So I have been messing around with GPT’s and the thing that most strike me is how the agent, after a while, gets context mixed up, starts to output things that appear logical and well sounded but are false, one of the main thing I see again and again is loss of context, for example you design a database schema and then when you implement it in the code you leave out purposely foreign keys and tables that you won’t be using after all, you submit the entire code to the code interpreter, you ask it to break it down and analyze it, after a while you tweak the code some more, let say you add a sequence matching function that will compare incoming text from a stream of data and text stored in a database that has already been seen and say stored.
Then you ask GPT to analyse it and explain the different parts of the code it just generated in the same task, it happens again and again that for example it explains the way the database works by using the schema that was originally generated (but not used, or partially used) and instead of adapting to what’s actually being used, the agent stays on the surface and literally hallucinate on what the code is actually doing.

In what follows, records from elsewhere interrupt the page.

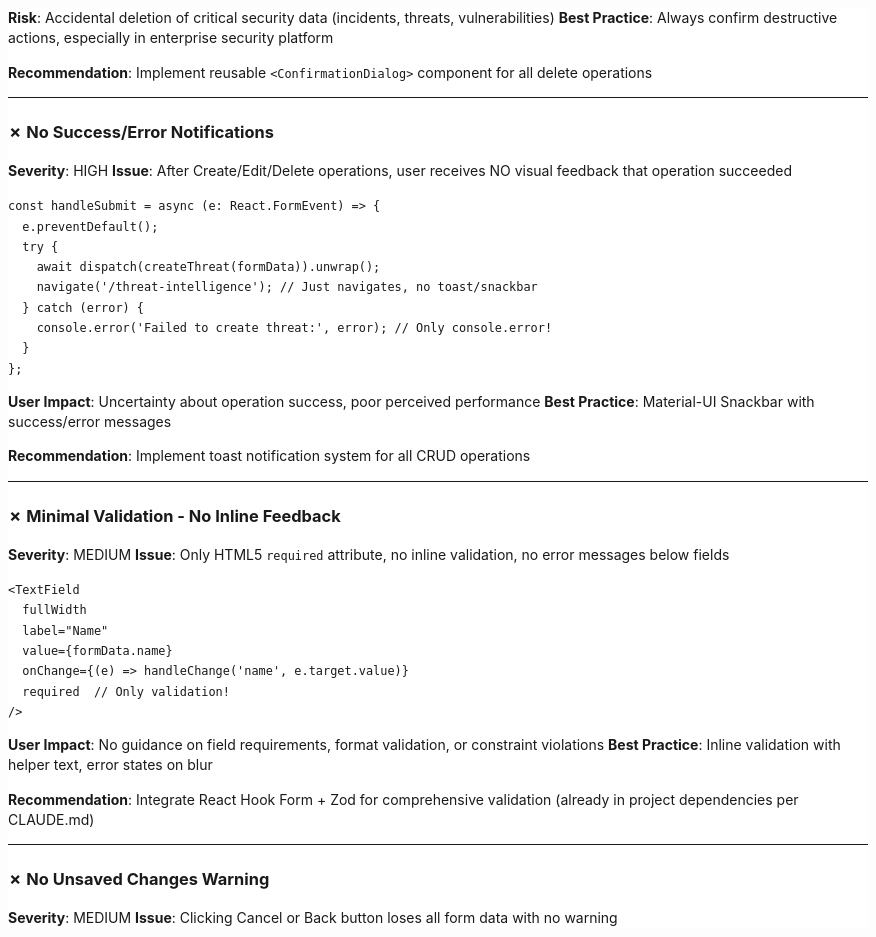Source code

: **Risk**: Accidental deletion of critical security data (incidents, threats, vulnerabilities)
**Best Practice**: Always confirm destructive actions, especially in enterprise security platform

**Recommendation**: Implement reusable `<ConfirmationDialog>` component for all delete operations

---

### ✗ No Success/Error Notifications
**Severity**: HIGH
**Issue**: After Create/Edit/Delete operations, user receives NO visual feedback that operation succeeded
```tsx
const handleSubmit = async (e: React.FormEvent) => {
  e.preventDefault();
  try {
    await dispatch(createThreat(formData)).unwrap();
    navigate('/threat-intelligence'); // Just navigates, no toast/snackbar
  } catch (error) {
    console.error('Failed to create threat:', error); // Only console.error!
  }
};
```

**User Impact**: Uncertainty about operation success, poor perceived performance
**Best Practice**: Material-UI Snackbar with success/error messages

**Recommendation**: Implement toast notification system for all CRUD operations

---

### ✗ Minimal Validation - No Inline Feedback
**Severity**: MEDIUM
**Issue**: Only HTML5 `required` attribute, no inline validation, no error messages below fields
```tsx
<TextField
  fullWidth
  label="Name"
  value={formData.name}
  onChange={(e) => handleChange('name', e.target.value)}
  required  // Only validation!
/>
```

**User Impact**: No guidance on field requirements, format validation, or constraint violations
**Best Practice**: Inline validation with helper text, error states on blur

**Recommendation**: Integrate React Hook Form + Zod for comprehensive validation (already in project dependencies per CLAUDE.md)

---

### ✗ No Unsaved Changes Warning
**Severity**: MEDIUM
**Issue**: Clicking Cancel or Back button loses all form data with no warning
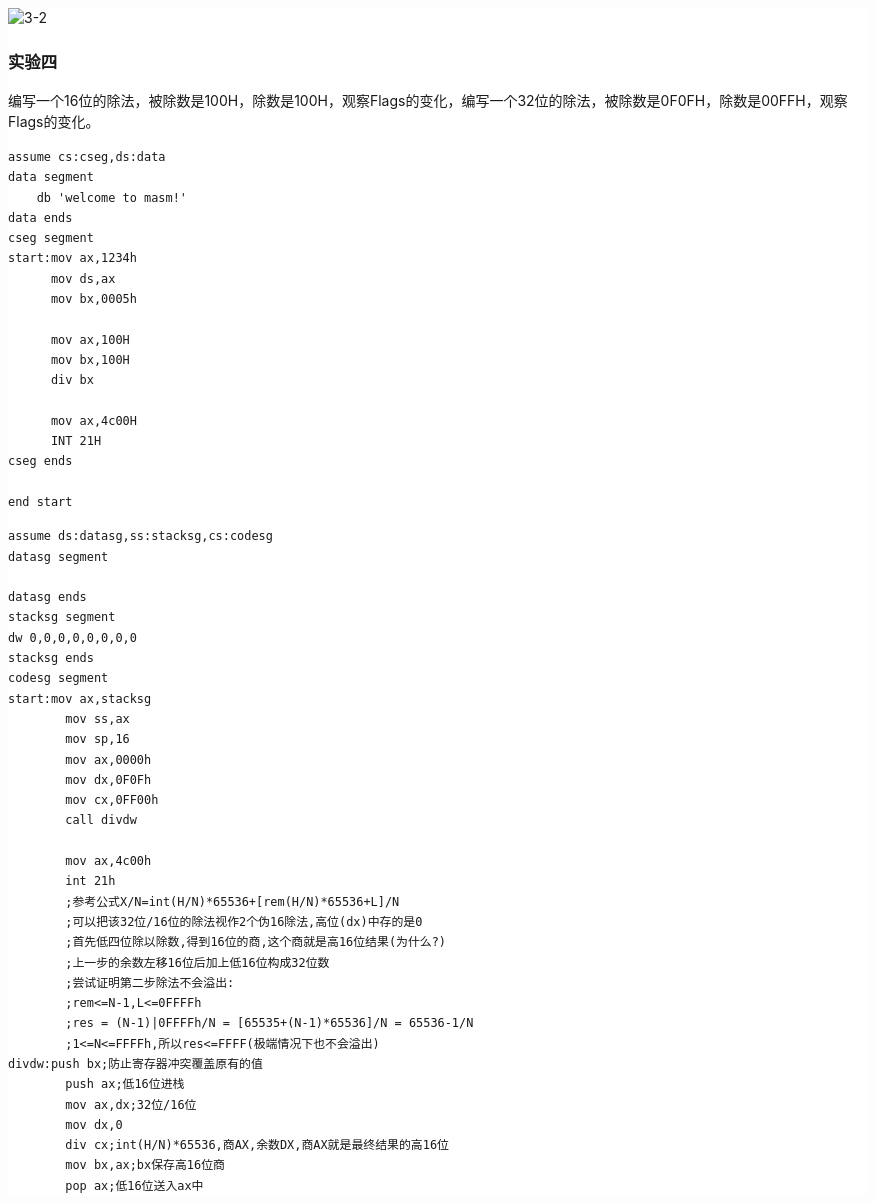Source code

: ![3-2](D:\桌面\学习资料\微机原理与汇编语言\智能2101钱兴宇微机实验报告\3-2.png)





### 实验四


​	  编写一个16位的除法，被除数是100H，除数是100H，观察Flags的变化，编写一个32位的除法，被除数是0F0FH，除数是00FFH，观察Flags的变化。
```assembly
assume cs:cseg,ds:data
data segment
    db 'welcome to masm!'
data ends
cseg segment
start:mov ax,1234h
      mov ds,ax
	  mov bx,0005h
	  
	  mov ax,100H
	  mov bx,100H
      div bx  
	  
      mov ax,4c00H
      INT 21H
cseg ends

end start

```

```assembly
assume ds:datasg,ss:stacksg,cs:codesg
datasg segment

datasg ends
stacksg segment
dw 0,0,0,0,0,0,0,0
stacksg ends
codesg segment
start:mov ax,stacksg
		mov ss,ax
		mov sp,16
		mov ax,0000h
		mov dx,0F0Fh
		mov cx,0FF00h
		call divdw
		
		mov ax,4c00h
		int 21h
		;参考公式X/N=int(H/N)*65536+[rem(H/N)*65536+L]/N
		;可以把该32位/16位的除法视作2个伪16除法,高位(dx)中存的是0
		;首先低四位除以除数,得到16位的商,这个商就是高16位结果(为什么?)
		;上一步的余数左移16位后加上低16位构成32位数
		;尝试证明第二步除法不会溢出:
		;rem<=N-1,L<=0FFFFh
		;res = (N-1)|0FFFFh/N = [65535+(N-1)*65536]/N = 65536-1/N
		;1<=N<=FFFFh,所以res<=FFFF(极端情况下也不会溢出)
divdw:push bx;防止寄存器冲突覆盖原有的值
		push ax;低16位进栈
		mov ax,dx;32位/16位
		mov dx,0
		div cx;int(H/N)*65536,商AX,余数DX,商AX就是最终结果的高16位
		mov bx,ax;bx保存高16位商
		pop ax;低16位送入ax中
```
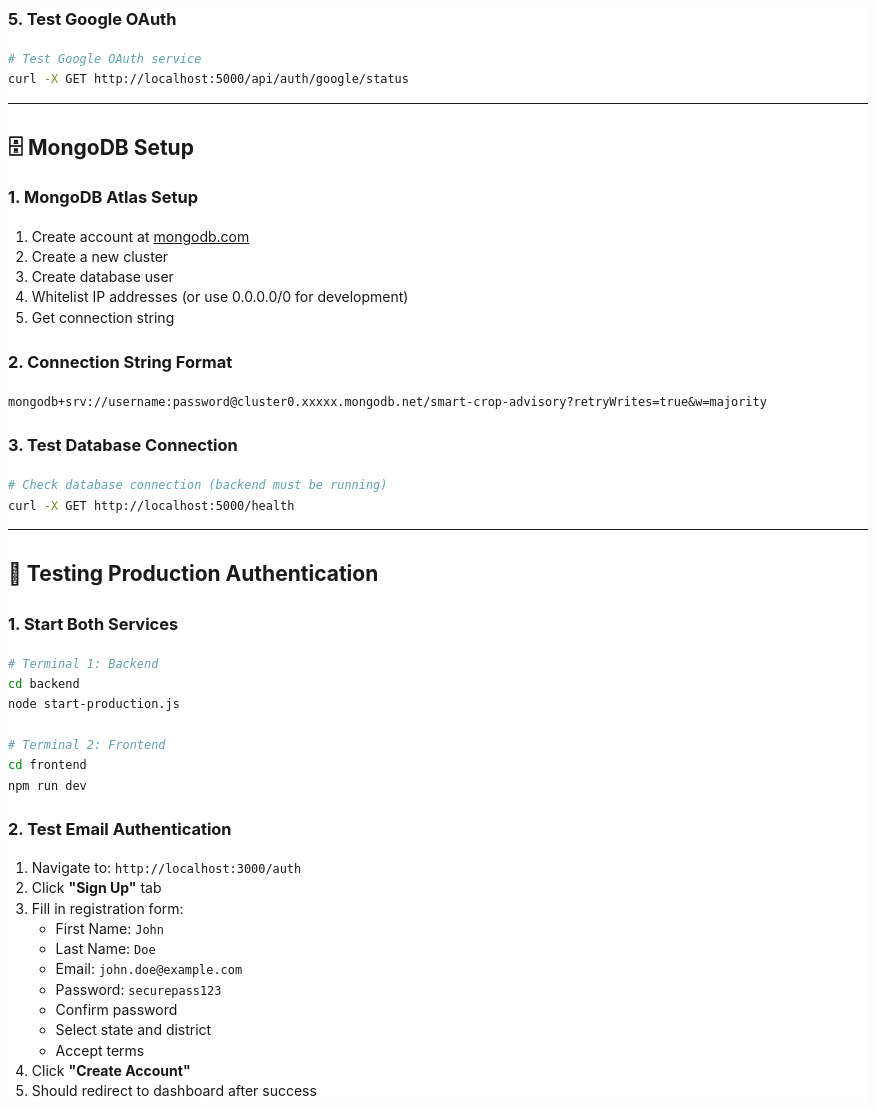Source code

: ### 5. **Test Google OAuth**
```bash
# Test Google OAuth service
curl -X GET http://localhost:5000/api/auth/google/status
```

---

## 🗄️ MongoDB Setup

### 1. **MongoDB Atlas Setup**
1. Create account at [mongodb.com](https://www.mongodb.com/atlas)
2. Create a new cluster
3. Create database user
4. Whitelist IP addresses (or use 0.0.0.0/0 for development)
5. Get connection string

### 2. **Connection String Format**
```
mongodb+srv://username:password@cluster0.xxxxx.mongodb.net/smart-crop-advisory?retryWrites=true&w=majority
```

### 3. **Test Database Connection**
```bash
# Check database connection (backend must be running)
curl -X GET http://localhost:5000/health
```

---

## 🧪 Testing Production Authentication

### 1. **Start Both Services**
```bash
# Terminal 1: Backend
cd backend
node start-production.js

# Terminal 2: Frontend  
cd frontend
npm run dev
```

### 2. **Test Email Authentication**
1. Navigate to: `http://localhost:3000/auth`
2. Click **"Sign Up"** tab
3. Fill in registration form:
   - First Name: `John`
   - Last Name: `Doe` 
   - Email: `john.doe@example.com`
   - Password: `securepass123`
   - Confirm password
   - Select state and district
   - Accept terms
4. Click **"Create Account"**
5. Should redirect to dashboard after success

In fact the longer the chat goes, the more it can get mixed up between what was implemented (and submited back to it) and what was originally requested/generated but not really implemented or not in the way that was initially generated.
It’s not surprising that, when this happens, if you start a new chat session, with the state of the code that was generated by the previous session and you start debugging from there, it will behave in a much more sane and methodic approach and interpret things from what it is given rather than trying to sum up different parts of an evolving context to make it reach a precise goal without really grasping the objectives.
There is nothing like learning by exercising on concrete ideas and pain points and then watching these pains go away and even run in production doing actual useful stuff humans shouldn’t be doing manually and iterating over and over to make a simple idea become a robust and stable approach to fixing a problem.
The past week I managed to take my telegram forwarder system to the next level by implementing a sequence matcher with proper debugging and database storage, the goal? avoid forwarding telegram messages that have already been seen/sent.
might sound like Chinese but the combination of nocode/low-cost automation such as N8N with APIs and Dockerized python code ends up being a powerful mash-up to create solutions that are easy to deploy to fix real life needs.
And that’s, the kind of learning I love doing!